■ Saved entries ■

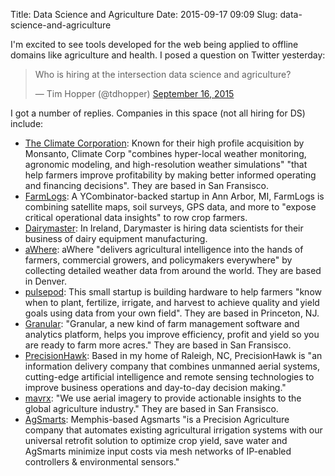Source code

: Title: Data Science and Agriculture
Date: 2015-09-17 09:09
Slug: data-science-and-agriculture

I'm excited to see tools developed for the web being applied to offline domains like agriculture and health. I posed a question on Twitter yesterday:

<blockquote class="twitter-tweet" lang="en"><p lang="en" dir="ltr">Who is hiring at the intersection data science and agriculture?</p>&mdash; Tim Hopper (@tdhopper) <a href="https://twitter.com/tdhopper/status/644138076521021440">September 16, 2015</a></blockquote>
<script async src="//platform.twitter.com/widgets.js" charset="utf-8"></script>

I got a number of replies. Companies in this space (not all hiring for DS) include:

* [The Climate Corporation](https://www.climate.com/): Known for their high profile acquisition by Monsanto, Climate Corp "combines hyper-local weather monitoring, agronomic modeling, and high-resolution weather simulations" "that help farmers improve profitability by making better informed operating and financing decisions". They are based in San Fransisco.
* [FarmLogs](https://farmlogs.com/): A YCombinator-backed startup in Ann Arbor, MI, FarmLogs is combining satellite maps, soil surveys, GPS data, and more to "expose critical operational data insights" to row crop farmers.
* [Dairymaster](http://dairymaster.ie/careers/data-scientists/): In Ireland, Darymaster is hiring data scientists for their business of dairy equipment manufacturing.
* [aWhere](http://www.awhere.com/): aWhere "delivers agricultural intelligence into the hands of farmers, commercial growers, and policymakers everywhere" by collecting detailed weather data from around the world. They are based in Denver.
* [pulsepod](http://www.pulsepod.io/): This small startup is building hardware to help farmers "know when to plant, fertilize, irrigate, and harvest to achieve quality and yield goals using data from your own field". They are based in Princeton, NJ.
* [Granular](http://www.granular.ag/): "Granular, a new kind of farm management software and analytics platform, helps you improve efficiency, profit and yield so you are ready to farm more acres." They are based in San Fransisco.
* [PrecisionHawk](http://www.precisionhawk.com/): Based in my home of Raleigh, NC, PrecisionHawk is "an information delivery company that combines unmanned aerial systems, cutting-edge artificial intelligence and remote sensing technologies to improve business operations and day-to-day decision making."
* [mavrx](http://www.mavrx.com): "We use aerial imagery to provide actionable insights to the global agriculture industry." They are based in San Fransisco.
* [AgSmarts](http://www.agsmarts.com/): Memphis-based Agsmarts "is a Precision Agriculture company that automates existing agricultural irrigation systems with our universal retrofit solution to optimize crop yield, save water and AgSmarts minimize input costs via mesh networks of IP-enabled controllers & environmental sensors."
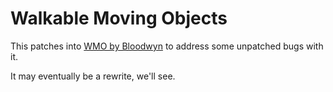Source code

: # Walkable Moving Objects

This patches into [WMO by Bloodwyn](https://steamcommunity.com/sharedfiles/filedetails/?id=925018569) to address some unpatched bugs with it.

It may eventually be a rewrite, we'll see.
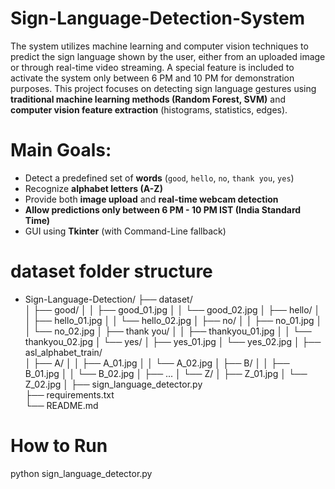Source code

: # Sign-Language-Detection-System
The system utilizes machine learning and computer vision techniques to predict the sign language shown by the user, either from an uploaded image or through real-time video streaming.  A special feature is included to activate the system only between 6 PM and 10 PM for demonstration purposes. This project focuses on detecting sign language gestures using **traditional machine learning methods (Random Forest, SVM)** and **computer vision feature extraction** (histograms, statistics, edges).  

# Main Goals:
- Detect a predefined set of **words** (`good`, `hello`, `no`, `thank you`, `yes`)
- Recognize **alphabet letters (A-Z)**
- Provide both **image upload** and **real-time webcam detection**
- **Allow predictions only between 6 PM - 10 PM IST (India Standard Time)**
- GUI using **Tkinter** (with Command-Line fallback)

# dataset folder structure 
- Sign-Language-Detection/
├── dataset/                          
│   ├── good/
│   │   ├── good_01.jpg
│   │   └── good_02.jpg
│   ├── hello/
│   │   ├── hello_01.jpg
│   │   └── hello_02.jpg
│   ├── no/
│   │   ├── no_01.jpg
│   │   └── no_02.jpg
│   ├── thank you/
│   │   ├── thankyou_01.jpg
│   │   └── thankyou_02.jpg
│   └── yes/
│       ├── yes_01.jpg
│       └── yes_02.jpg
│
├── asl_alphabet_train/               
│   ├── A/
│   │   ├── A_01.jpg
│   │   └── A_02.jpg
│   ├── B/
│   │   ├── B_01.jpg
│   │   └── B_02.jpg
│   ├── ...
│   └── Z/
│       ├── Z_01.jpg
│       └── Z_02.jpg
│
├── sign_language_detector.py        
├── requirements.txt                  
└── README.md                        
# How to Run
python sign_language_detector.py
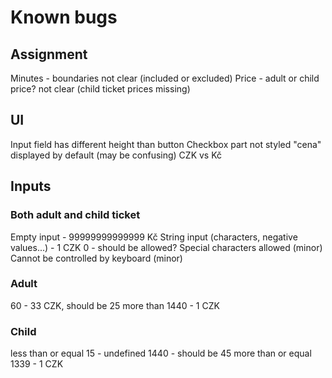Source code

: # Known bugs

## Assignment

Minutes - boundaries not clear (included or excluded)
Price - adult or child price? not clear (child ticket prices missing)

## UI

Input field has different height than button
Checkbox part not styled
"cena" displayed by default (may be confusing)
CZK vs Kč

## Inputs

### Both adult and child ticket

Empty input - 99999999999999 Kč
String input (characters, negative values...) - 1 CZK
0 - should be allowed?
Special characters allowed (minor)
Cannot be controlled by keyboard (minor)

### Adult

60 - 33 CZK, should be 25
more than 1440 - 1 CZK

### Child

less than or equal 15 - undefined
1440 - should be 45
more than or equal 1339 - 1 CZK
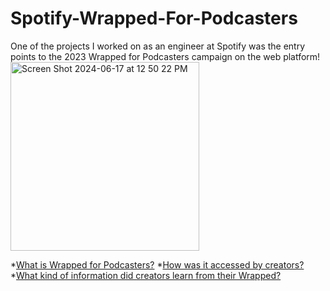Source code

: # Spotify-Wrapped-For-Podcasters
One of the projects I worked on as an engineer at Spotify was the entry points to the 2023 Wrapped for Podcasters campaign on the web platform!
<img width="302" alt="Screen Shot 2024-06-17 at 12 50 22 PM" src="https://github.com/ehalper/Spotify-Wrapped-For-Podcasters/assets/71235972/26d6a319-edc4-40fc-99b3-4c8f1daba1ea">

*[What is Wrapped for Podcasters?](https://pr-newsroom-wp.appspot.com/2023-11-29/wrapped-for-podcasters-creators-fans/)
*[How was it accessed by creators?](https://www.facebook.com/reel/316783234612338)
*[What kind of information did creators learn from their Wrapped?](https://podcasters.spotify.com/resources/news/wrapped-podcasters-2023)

■ Prompt ■
Transcribe the source text of every entry above word for word, including all markup. Leave the pictures out of your answer.

■ Answer section ■
Source code

: Title: Data Science and Agriculture
Date: 2015-09-17 09:09
Slug: data-science-and-agriculture

I'm excited to see tools developed for the web being applied to offline domains like agriculture and health. I posed a question on Twitter yesterday:

<blockquote class="twitter-tweet" lang="en"><p lang="en" dir="ltr">Who is hiring at the intersection data science and agriculture?</p>&mdash; Tim Hopper (@tdhopper) <a href="https://twitter.com/tdhopper/status/644138076521021440">September 16, 2015</a></blockquote>
<script async src="//platform.twitter.com/widgets.js" charset="utf-8"></script>

I got a number of replies. Companies in this space (not all hiring for DS) include:

* [The Climate Corporation](https://www.climate.com/): Known for their high profile acquisition by Monsanto, Climate Corp "combines hyper-local weather monitoring, agronomic modeling, and high-resolution weather simulations" "that help farmers improve profitability by making better informed operating and financing decisions". They are based in San Fransisco.
* [FarmLogs](https://farmlogs.com/): A YCombinator-backed startup in Ann Arbor, MI, FarmLogs is combining satellite maps, soil surveys, GPS data, and more to "expose critical operational data insights" to row crop farmers.
* [Dairymaster](http://dairymaster.ie/careers/data-scientists/): In Ireland, Darymaster is hiring data scientists for their business of dairy equipment manufacturing.
* [aWhere](http://www.awhere.com/): aWhere "delivers agricultural intelligence into the hands of farmers, commercial growers, and policymakers everywhere" by collecting detailed weather data from around the world. They are based in Denver.
* [pulsepod](http://www.pulsepod.io/): This small startup is building hardware to help farmers "know when to plant, fertilize, irrigate, and harvest to achieve quality and yield goals using data from your own field". They are based in Princeton, NJ.
* [Granular](http://www.granular.ag/): "Granular, a new kind of farm management software and analytics platform, helps you improve efficiency, profit and yield so you are ready to farm more acres." They are based in San Fransisco.
* [PrecisionHawk](http://www.precisionhawk.com/): Based in my home of Raleigh, NC, PrecisionHawk is "an information delivery company that combines unmanned aerial systems, cutting-edge artificial intelligence and remote sensing technologies to improve business operations and day-to-day decision making."
* [mavrx](http://www.mavrx.com): "We use aerial imagery to provide actionable insights to the global agriculture industry." They are based in San Fransisco.
* [AgSmarts](http://www.agsmarts.com/): Memphis-based Agsmarts "is a Precision Agriculture company that automates existing agricultural irrigation systems with our universal retrofit solution to optimize crop yield, save water and AgSmarts minimize input costs via mesh networks of IP-enabled controllers & environmental sensors."
Source code

: # Walkable Moving Objects

This patches into [WMO by Bloodwyn](https://steamcommunity.com/sharedfiles/filedetails/?id=925018569) to address some unpatched bugs with it.

It may eventually be a rewrite, we'll see.
Source code

: # Sign-Language-Detection-System
The system utilizes machine learning and computer vision techniques to predict the sign language shown by the user, either from an uploaded image or through real-time video streaming.  A special feature is included to activate the system only between 6 PM and 10 PM for demonstration purposes. This project focuses on detecting sign language gestures using **traditional machine learning methods (Random Forest, SVM)** and **computer vision feature extraction** (histograms, statistics, edges).  

# Main Goals:
- Detect a predefined set of **words** (`good`, `hello`, `no`, `thank you`, `yes`)
- Recognize **alphabet letters (A-Z)**
- Provide both **image upload** and **real-time webcam detection**
- **Allow predictions only between 6 PM - 10 PM IST (India Standard Time)**
- GUI using **Tkinter** (with Command-Line fallback)

# dataset folder structure 
- Sign-Language-Detection/
├── dataset/                          
│   ├── good/
│   │   ├── good_01.jpg
│   │   └── good_02.jpg
│   ├── hello/
│   │   ├── hello_01.jpg
│   │   └── hello_02.jpg
│   ├── no/
│   │   ├── no_01.jpg
│   │   └── no_02.jpg
│   ├── thank you/
│   │   ├── thankyou_01.jpg
│   │   └── thankyou_02.jpg
│   └── yes/
│       ├── yes_01.jpg
│       └── yes_02.jpg
│
├── asl_alphabet_train/               
│   ├── A/
│   │   ├── A_01.jpg
│   │   └── A_02.jpg
│   ├── B/
│   │   ├── B_01.jpg
│   │   └── B_02.jpg
│   ├── ...
│   └── Z/
│       ├── Z_01.jpg
│       └── Z_02.jpg
│
├── sign_language_detector.py        
├── requirements.txt                  
└── README.md                        
# How to Run
python sign_language_detector.py
Source code

: # Known bugs

## Assignment

Minutes - boundaries not clear (included or excluded)
Price - adult or child price? not clear (child ticket prices missing)

## UI

Input field has different height than button
Checkbox part not styled
"cena" displayed by default (may be confusing)
CZK vs Kč

## Inputs

### Both adult and child ticket

Empty input - 99999999999999 Kč
String input (characters, negative values...) - 1 CZK
0 - should be allowed?
Special characters allowed (minor)
Cannot be controlled by keyboard (minor)

### Adult

60 - 33 CZK, should be 25
more than 1440 - 1 CZK

### Child

less than or equal 15 - undefined
1440 - should be 45
more than or equal 1339 - 1 CZK
Source code

: # Spotify-Wrapped-For-Podcasters
One of the projects I worked on as an engineer at Spotify was the entry points to the 2023 Wrapped for Podcasters campaign on the web platform!
<img width="302" alt="Screen Shot 2024-06-17 at 12 50 22 PM" src="https://github.com/ehalper/Spotify-Wrapped-For-Podcasters/assets/71235972/26d6a319-edc4-40fc-99b3-4c8f1daba1ea">

*[What is Wrapped for Podcasters?](https://pr-newsroom-wp.appspot.com/2023-11-29/wrapped-for-podcasters-creators-fans/)
*[How was it accessed by creators?](https://www.facebook.com/reel/316783234612338)
*[What kind of information did creators learn from their Wrapped?](https://podcasters.spotify.com/resources/news/wrapped-podcasters-2023)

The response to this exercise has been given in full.